== RECORDS SHOWN ==
————————

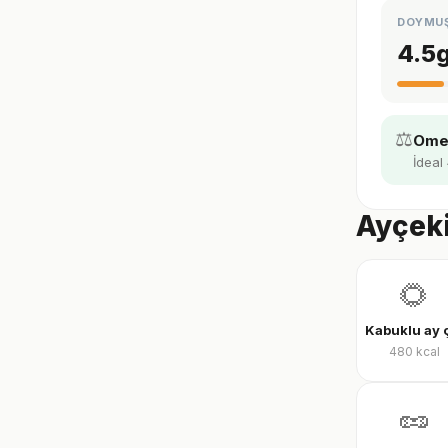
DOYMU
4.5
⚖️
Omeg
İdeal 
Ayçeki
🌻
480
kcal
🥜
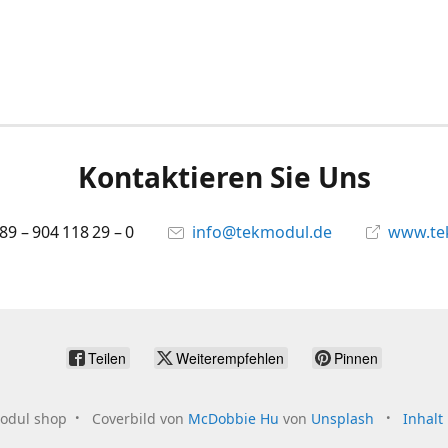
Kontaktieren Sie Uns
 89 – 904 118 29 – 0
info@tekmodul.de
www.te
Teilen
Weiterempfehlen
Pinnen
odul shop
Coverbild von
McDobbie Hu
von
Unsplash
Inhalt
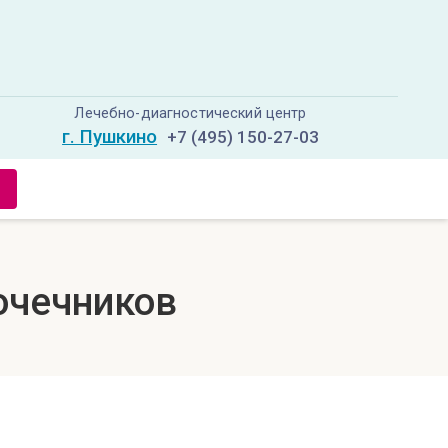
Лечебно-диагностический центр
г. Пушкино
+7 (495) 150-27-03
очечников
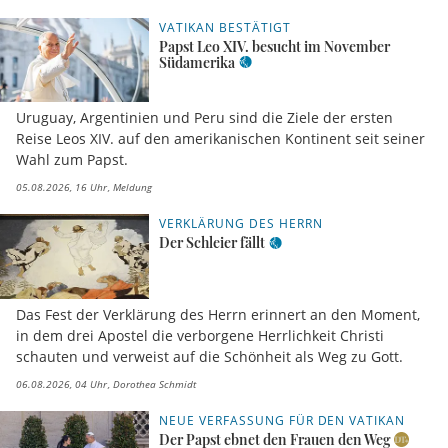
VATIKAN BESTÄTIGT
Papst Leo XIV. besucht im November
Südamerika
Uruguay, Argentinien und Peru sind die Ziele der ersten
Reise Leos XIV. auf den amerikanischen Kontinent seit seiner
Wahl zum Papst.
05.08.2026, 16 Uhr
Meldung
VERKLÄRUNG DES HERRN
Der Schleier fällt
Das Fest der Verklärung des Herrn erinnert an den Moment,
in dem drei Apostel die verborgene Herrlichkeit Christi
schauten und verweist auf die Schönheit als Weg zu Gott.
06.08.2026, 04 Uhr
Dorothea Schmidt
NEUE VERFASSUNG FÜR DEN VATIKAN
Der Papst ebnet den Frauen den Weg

————————

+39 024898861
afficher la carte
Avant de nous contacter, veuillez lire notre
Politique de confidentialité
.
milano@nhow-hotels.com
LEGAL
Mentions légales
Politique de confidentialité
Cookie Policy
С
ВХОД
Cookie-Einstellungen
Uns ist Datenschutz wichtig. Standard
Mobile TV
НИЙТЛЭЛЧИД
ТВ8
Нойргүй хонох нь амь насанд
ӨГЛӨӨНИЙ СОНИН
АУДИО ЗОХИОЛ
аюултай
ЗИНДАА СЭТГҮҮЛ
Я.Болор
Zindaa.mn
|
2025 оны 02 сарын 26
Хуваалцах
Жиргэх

————————

== WORK ORDER ==
Wherever the word "Cookie" appears in the listing above, copy that line.

== ANSWER TO THIS TASK ==
Cookie Policy
Cookie-Einstellungen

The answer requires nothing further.